[Collected data]
* * * * * * *

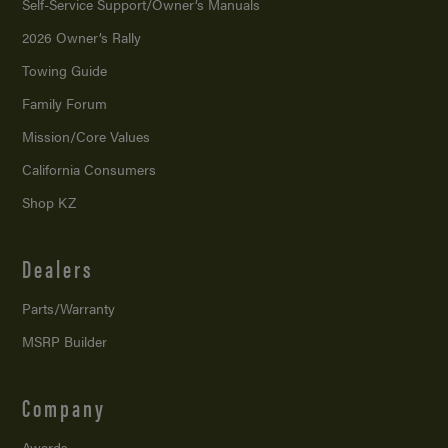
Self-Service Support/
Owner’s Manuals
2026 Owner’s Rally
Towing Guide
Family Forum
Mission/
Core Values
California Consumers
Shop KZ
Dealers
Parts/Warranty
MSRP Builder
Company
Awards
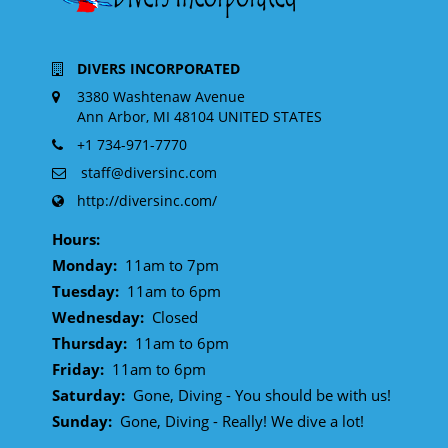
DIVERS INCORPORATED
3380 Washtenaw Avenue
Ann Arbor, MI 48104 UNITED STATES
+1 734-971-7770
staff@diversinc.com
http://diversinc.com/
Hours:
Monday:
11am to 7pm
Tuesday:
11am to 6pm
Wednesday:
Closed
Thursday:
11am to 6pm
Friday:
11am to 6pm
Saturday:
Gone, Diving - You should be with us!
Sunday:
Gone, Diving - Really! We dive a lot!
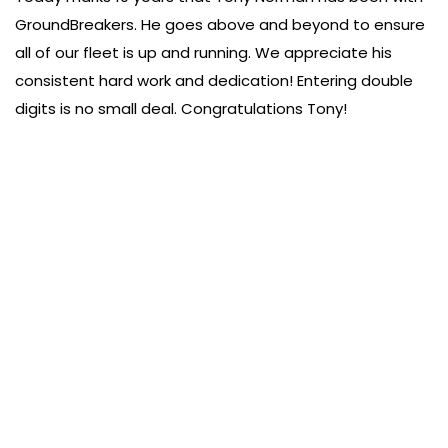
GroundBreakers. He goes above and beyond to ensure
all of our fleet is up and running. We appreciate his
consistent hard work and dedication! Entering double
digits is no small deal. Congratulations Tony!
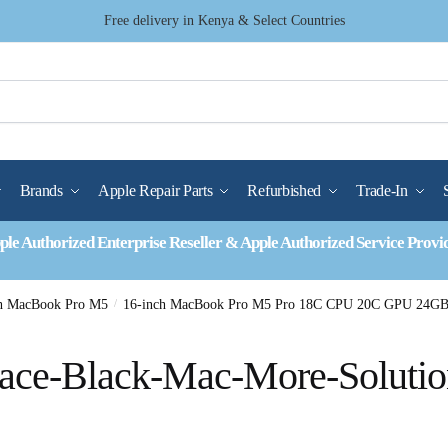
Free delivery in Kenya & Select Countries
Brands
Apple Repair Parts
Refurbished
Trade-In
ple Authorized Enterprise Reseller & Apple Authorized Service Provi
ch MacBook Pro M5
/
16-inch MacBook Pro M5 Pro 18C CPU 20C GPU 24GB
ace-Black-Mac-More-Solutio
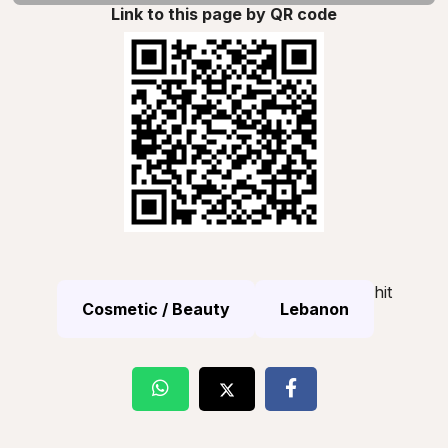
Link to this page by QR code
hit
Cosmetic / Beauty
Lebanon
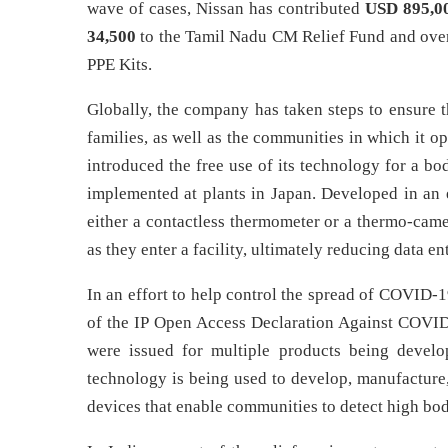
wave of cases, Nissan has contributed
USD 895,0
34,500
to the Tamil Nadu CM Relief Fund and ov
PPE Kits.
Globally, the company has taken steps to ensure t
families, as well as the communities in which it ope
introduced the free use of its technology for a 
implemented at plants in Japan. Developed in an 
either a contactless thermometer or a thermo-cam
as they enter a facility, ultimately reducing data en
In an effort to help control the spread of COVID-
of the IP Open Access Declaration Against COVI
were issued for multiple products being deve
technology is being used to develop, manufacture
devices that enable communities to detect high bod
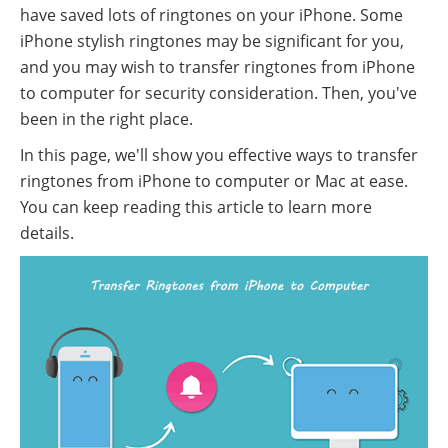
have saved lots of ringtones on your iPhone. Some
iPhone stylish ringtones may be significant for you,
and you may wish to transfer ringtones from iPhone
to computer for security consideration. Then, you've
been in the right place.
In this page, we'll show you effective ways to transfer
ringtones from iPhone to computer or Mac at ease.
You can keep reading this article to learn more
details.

* * * * * * *

■ Requirement: Only the lines of the data holding the string "diversinc" are wanted; copy each of them.

■ Your response:
staff@diversinc.com
http://diversinc.com/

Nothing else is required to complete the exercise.